In the closed-source world, the market encourages duplicate efforts. Lotus creates and sells a spreadsheet, Borland creates and sells a spreadsheet, Microsoft creates and sells a spreadsheet... you get the idea. Each vendor can differentiate their product and make a profit. Vendors keep their source code closed, so each company must create their own spreadsheet from scratch.
The open source world is different. There is no need to create a competing product from scratch. The Libre Office project includes a word processor and a spreadsheet (among other things) and it is open source. If I wanted to create a competing spreadsheet, I could take the code from Libre Office, modify it (a little or a lot) and redistribute it. (The catch is that I would also have to distribute my modified version of the source code.)

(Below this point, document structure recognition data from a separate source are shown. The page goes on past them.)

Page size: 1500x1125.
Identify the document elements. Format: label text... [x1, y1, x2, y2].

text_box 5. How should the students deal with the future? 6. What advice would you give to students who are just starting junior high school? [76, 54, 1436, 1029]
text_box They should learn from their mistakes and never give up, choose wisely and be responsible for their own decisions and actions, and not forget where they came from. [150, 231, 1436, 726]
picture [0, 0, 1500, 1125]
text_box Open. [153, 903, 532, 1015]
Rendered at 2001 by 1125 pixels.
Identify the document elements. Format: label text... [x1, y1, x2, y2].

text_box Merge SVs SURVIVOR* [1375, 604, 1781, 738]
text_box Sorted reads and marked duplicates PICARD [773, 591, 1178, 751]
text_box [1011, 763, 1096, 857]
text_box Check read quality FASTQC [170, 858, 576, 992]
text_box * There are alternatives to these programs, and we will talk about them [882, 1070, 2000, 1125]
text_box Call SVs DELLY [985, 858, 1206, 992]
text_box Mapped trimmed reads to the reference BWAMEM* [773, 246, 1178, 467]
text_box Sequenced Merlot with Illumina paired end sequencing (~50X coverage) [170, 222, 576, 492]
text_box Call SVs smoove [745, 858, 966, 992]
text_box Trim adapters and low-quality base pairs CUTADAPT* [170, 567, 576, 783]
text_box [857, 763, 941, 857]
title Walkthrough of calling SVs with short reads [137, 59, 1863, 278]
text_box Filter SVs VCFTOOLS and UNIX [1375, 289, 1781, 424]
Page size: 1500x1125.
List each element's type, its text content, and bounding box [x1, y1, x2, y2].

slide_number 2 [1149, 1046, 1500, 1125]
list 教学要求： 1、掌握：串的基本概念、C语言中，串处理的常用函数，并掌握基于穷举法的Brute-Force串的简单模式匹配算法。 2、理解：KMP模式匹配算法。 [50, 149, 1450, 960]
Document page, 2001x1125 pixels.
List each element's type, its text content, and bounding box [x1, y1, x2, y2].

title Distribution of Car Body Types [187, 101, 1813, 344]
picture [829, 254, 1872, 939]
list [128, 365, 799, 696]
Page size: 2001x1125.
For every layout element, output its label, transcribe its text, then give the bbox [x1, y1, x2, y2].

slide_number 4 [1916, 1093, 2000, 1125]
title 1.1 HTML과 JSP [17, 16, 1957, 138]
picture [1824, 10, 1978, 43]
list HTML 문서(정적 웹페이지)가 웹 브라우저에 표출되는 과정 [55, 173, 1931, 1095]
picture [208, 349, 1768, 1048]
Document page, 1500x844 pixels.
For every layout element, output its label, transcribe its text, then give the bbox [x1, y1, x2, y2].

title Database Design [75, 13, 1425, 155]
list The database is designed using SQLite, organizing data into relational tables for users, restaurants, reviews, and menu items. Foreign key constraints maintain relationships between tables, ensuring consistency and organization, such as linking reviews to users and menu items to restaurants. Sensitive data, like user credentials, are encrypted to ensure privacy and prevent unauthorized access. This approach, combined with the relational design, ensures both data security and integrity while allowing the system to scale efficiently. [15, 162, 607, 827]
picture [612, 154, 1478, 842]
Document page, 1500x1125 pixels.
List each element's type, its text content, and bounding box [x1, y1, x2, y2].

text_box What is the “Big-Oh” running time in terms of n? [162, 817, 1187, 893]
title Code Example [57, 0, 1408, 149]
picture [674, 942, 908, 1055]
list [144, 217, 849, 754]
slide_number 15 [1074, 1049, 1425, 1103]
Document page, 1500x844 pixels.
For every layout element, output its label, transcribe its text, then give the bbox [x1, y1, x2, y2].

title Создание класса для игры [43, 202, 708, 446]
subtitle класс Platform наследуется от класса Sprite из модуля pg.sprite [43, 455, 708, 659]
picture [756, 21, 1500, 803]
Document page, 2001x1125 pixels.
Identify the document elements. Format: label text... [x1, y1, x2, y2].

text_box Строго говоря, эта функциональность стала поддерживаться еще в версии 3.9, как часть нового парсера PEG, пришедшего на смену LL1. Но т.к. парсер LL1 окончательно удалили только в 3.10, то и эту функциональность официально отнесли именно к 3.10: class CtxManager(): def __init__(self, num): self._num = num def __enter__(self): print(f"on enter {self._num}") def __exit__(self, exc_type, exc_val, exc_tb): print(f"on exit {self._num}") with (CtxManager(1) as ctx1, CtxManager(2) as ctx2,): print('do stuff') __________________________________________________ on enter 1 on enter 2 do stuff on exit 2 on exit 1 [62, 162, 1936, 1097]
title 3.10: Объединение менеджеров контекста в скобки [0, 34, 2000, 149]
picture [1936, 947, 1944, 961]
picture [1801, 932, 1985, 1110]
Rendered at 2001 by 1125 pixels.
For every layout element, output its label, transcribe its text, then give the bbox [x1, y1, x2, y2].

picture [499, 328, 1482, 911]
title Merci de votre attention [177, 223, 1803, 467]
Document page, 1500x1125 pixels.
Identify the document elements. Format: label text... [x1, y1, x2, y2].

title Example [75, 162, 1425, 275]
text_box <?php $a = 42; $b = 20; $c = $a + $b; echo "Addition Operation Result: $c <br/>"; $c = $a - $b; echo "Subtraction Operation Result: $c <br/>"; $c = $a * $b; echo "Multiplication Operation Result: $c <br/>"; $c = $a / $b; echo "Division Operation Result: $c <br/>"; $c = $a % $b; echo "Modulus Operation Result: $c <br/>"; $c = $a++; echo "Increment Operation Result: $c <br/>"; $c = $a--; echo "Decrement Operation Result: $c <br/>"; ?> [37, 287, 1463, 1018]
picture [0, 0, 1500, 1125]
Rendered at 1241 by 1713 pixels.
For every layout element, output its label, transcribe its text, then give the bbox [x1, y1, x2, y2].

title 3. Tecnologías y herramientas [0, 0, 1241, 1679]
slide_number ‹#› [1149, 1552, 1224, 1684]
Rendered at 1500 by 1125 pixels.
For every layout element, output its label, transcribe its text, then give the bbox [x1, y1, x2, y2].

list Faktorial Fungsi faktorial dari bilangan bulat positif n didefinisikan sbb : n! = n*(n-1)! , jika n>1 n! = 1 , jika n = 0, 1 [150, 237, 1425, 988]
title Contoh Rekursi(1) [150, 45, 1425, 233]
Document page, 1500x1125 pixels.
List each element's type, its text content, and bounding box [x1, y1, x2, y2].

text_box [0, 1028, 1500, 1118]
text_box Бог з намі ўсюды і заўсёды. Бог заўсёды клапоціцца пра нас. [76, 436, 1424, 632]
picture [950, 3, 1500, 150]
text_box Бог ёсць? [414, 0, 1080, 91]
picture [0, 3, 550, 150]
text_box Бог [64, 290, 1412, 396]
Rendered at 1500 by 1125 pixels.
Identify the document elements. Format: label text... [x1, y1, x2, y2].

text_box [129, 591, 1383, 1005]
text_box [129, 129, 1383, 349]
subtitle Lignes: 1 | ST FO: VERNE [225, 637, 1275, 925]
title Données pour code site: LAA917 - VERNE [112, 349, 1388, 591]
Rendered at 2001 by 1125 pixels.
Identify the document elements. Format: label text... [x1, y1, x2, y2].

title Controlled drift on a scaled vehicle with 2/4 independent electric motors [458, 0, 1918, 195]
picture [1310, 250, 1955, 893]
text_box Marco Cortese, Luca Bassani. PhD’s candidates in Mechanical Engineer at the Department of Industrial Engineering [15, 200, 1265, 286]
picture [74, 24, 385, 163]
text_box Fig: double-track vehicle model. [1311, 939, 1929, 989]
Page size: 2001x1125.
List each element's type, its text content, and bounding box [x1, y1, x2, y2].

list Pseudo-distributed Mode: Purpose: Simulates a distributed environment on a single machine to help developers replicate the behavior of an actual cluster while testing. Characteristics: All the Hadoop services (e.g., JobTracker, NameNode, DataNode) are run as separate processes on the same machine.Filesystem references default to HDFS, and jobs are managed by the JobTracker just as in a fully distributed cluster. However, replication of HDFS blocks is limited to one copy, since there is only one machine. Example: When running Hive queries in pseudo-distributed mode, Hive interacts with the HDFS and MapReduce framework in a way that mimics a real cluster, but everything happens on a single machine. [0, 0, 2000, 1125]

Rather than build my own version with private enhancements, it would be easier to suggest my enhancements to the team that maintains Libre Office. With private enhancements, I have to make the same changes with each new release of Libre Office (assuming I want the latest version); by submitting my enhancements (and getting them included) they then become part of the product and I get them with each update. (Of course, so does everyone else.)
Open source is not "one solution only". It has different software packages that exist in the same "space". There are a multitude of text editors. There are different display managers for Linux. There are multiple windowing systems. One can even argue that the languages Awk, Perl, Python, and Ruby all compete. There can be competing efforts in open source.
The closed-source world does not always provide competition. It has settled on some "winner" programs: Microsoft Word for word processing. Microsoft Excel for spreadsheets. Photoshop for editing pictures. Competitors may emerge, but the cost of entry to the market it high.
In general, I think that the overall trend (for closed source and open source) is to move to a single package. The "network effect" exerts a gentle but consistent pull for a single solution in both worlds. The open source market falls quicker than the closed-source market; for-profit vendors have more to gain by keeping their product in the market. They resist the tug of the network effect.
Open source becomes a more efficient space. With fewer people working to create similar-but-different products, the open source world can work on a more diverse set of problems. Or it can invest less effort for the same result.
Many companies invest effort in core competencies and outsource non-essential activities. Open source may be the cost-effective method for those non-essential activities.